• **DIRECTIONS FOR THIS TASK**
Keep only those lines of the records that include the string "which".

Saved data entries
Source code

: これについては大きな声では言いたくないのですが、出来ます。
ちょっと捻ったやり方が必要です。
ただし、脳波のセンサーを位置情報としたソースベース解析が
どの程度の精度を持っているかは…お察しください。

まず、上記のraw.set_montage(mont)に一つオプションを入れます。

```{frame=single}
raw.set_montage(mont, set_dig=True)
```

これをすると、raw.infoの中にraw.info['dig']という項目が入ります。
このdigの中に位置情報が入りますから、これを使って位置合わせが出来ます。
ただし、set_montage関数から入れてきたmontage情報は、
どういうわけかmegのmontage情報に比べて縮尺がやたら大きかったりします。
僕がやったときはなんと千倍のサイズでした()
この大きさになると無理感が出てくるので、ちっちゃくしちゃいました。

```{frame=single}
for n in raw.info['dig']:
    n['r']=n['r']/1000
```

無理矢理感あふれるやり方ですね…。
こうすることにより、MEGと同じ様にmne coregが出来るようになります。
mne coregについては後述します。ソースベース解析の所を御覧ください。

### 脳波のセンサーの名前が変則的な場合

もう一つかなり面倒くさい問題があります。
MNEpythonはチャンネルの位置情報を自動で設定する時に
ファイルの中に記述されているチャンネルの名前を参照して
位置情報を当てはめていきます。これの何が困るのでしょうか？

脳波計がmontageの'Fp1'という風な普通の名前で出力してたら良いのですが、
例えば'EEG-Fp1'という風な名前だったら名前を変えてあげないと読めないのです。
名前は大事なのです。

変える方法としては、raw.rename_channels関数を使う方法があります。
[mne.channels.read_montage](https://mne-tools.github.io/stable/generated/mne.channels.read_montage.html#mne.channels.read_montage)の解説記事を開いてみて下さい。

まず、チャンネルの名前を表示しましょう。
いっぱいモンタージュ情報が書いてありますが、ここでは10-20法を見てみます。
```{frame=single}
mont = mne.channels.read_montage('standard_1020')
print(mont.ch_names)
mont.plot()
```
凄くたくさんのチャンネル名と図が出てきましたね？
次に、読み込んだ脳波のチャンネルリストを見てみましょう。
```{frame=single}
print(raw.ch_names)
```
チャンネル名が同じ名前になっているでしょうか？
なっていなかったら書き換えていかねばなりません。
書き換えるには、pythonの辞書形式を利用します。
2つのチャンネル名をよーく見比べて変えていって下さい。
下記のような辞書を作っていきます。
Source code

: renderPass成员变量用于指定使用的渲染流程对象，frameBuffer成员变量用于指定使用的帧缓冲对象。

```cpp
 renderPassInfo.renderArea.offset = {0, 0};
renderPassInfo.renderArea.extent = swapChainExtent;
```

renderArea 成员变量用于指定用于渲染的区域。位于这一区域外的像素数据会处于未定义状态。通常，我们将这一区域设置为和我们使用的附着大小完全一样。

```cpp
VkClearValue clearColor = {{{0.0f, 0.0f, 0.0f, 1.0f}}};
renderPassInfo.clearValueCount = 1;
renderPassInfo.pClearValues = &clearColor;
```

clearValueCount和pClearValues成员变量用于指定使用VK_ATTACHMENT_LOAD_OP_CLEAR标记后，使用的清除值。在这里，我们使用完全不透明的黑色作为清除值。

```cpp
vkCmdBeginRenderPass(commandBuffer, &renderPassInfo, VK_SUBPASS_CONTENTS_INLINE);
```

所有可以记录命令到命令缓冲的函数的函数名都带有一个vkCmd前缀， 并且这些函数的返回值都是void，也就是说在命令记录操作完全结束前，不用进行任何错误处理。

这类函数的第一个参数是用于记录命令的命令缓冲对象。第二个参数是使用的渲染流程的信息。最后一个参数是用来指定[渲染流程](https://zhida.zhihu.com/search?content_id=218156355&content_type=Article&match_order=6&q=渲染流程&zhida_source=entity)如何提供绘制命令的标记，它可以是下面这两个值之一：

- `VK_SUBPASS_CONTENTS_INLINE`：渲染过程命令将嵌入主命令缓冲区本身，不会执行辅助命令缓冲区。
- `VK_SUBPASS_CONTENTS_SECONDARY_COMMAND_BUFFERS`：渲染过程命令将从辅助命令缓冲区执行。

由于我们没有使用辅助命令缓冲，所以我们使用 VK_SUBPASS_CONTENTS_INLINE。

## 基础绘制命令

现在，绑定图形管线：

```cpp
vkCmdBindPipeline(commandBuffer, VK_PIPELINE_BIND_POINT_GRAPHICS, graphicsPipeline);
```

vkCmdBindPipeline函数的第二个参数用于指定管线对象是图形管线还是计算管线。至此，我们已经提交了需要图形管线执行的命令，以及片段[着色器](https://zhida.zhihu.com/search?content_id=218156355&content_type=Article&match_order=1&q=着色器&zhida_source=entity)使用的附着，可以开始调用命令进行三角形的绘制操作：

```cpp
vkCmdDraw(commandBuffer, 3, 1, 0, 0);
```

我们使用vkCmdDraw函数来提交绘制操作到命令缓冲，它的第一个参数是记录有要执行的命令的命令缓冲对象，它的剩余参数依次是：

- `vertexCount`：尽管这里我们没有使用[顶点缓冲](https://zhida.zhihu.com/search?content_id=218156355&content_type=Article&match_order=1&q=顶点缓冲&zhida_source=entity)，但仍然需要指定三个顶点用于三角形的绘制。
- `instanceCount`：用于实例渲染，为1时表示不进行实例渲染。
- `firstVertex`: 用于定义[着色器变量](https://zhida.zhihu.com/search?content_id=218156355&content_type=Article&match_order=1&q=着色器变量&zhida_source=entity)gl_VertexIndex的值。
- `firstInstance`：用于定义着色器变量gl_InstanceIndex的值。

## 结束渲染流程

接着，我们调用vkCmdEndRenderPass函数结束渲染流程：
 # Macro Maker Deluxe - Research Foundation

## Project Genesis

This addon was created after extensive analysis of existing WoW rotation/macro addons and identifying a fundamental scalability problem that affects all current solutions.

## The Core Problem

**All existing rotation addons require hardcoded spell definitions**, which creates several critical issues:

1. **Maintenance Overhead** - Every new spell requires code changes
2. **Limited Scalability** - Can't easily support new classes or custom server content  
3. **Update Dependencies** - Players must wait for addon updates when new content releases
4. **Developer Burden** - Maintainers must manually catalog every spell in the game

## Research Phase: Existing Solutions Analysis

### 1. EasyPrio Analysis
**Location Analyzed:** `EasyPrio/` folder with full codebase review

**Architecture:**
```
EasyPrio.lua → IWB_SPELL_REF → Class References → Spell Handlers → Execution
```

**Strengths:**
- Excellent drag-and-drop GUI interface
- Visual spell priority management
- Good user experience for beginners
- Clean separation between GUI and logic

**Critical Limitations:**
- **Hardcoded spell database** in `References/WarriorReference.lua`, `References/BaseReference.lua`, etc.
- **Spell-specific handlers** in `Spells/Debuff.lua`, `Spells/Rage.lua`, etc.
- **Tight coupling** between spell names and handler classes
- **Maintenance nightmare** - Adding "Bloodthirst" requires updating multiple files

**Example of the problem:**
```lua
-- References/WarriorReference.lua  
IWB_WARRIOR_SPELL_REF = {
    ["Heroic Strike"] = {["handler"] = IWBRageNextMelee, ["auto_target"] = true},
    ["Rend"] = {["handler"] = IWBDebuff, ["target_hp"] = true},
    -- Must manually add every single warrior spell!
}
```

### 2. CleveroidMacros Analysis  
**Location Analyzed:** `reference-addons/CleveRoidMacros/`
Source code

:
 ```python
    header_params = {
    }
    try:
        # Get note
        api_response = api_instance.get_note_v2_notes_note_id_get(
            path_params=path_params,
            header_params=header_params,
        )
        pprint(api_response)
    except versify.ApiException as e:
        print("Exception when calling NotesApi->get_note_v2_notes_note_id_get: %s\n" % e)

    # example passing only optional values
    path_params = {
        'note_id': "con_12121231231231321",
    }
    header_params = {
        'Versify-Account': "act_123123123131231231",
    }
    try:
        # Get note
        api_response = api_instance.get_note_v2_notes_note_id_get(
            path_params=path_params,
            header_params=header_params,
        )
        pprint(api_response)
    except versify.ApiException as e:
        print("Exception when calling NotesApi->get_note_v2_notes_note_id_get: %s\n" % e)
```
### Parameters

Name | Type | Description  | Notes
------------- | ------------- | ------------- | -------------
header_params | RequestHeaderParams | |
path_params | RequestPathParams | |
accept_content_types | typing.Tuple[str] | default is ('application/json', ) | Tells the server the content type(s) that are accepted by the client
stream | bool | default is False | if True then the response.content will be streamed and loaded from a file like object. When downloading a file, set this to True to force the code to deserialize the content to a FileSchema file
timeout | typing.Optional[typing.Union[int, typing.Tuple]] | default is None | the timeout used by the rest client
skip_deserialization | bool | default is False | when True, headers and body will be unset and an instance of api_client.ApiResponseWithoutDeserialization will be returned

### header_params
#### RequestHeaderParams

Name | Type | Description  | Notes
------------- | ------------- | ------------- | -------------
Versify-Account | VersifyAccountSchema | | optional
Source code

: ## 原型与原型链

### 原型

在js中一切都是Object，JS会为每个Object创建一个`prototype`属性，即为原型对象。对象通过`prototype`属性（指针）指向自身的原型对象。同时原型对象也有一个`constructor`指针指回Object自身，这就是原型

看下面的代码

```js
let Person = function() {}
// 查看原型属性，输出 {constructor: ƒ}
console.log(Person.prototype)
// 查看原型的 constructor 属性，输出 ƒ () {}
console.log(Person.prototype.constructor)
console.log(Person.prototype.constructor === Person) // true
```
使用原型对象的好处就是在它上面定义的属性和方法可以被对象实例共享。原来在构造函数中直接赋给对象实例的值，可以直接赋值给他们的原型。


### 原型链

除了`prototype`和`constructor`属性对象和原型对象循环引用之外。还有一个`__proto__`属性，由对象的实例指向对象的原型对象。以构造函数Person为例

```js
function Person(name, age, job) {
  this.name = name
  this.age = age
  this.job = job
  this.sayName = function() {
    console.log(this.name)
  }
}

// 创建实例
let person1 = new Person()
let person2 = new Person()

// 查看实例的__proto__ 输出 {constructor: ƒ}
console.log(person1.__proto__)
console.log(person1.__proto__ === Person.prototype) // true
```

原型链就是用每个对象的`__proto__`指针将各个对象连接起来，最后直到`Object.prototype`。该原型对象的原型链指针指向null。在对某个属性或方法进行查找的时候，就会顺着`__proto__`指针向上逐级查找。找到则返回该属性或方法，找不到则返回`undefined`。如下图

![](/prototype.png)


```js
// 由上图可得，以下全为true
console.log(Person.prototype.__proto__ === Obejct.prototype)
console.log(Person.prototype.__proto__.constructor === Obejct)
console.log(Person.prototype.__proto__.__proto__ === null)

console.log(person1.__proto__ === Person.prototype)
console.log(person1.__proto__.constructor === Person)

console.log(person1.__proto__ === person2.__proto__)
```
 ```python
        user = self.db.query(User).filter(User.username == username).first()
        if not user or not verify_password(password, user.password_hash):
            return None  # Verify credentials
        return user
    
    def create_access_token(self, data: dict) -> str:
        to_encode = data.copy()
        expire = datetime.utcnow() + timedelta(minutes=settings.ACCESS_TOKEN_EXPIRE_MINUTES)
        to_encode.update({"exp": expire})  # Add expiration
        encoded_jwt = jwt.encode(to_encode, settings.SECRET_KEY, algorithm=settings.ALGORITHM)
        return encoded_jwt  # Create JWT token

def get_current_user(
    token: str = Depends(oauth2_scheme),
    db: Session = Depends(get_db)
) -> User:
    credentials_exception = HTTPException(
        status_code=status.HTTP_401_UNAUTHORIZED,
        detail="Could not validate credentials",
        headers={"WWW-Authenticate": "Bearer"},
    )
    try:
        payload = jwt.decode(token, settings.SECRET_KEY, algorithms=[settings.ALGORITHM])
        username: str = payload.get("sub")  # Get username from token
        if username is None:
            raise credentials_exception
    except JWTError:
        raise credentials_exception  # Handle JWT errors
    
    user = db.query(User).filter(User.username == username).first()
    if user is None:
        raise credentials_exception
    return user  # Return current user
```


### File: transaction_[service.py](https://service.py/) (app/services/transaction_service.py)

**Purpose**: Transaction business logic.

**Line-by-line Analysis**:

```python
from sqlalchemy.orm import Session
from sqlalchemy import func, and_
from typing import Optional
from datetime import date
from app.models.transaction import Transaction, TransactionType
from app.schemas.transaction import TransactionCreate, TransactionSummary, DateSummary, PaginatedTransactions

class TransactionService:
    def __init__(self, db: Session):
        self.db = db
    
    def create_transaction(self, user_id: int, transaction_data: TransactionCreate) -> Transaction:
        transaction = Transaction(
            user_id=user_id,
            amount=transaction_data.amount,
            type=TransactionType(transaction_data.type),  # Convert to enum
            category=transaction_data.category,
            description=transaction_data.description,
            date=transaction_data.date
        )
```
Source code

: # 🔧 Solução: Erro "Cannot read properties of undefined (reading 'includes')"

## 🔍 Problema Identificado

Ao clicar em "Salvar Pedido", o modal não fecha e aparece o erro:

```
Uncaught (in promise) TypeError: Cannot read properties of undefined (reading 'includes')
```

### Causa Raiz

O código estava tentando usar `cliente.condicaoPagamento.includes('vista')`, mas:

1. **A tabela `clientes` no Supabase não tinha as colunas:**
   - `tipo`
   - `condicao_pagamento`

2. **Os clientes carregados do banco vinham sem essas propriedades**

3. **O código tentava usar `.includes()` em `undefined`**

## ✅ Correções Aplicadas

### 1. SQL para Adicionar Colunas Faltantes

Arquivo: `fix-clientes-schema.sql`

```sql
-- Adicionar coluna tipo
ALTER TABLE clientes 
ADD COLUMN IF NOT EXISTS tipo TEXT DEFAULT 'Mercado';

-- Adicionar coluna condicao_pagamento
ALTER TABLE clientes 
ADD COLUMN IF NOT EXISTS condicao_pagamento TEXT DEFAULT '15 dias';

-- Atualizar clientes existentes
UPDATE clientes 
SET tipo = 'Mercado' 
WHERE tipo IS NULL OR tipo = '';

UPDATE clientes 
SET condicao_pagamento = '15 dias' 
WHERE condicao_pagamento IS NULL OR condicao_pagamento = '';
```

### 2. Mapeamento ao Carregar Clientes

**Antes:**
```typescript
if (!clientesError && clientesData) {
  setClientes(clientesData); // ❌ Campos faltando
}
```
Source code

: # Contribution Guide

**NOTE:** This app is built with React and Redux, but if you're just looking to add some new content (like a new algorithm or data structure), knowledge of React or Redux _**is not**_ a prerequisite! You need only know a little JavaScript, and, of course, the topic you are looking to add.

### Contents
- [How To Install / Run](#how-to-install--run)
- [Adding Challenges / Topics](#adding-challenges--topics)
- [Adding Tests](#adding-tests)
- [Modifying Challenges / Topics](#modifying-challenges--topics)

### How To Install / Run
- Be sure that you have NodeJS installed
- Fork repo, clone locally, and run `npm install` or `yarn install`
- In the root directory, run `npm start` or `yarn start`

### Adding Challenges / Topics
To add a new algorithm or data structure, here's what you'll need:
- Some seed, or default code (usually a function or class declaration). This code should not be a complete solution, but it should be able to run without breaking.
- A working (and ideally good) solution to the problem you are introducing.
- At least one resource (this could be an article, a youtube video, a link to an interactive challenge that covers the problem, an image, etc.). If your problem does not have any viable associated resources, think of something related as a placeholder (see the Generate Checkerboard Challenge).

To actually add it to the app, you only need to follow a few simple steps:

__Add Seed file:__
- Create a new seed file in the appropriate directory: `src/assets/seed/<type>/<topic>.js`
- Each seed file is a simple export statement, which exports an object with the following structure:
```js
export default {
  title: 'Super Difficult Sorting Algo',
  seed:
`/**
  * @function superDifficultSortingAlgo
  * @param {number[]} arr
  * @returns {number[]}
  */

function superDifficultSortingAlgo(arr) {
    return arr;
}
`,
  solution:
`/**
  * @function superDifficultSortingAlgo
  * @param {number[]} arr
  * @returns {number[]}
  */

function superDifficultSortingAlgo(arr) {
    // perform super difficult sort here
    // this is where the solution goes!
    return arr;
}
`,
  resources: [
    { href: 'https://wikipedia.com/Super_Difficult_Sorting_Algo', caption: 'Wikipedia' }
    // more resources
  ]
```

• **ANSWER SPACE**
**All existing rotation addons require hardcoded spell definitions**, which creates several critical issues:
- Each seed file is a simple export statement, which exports an object with the following structure:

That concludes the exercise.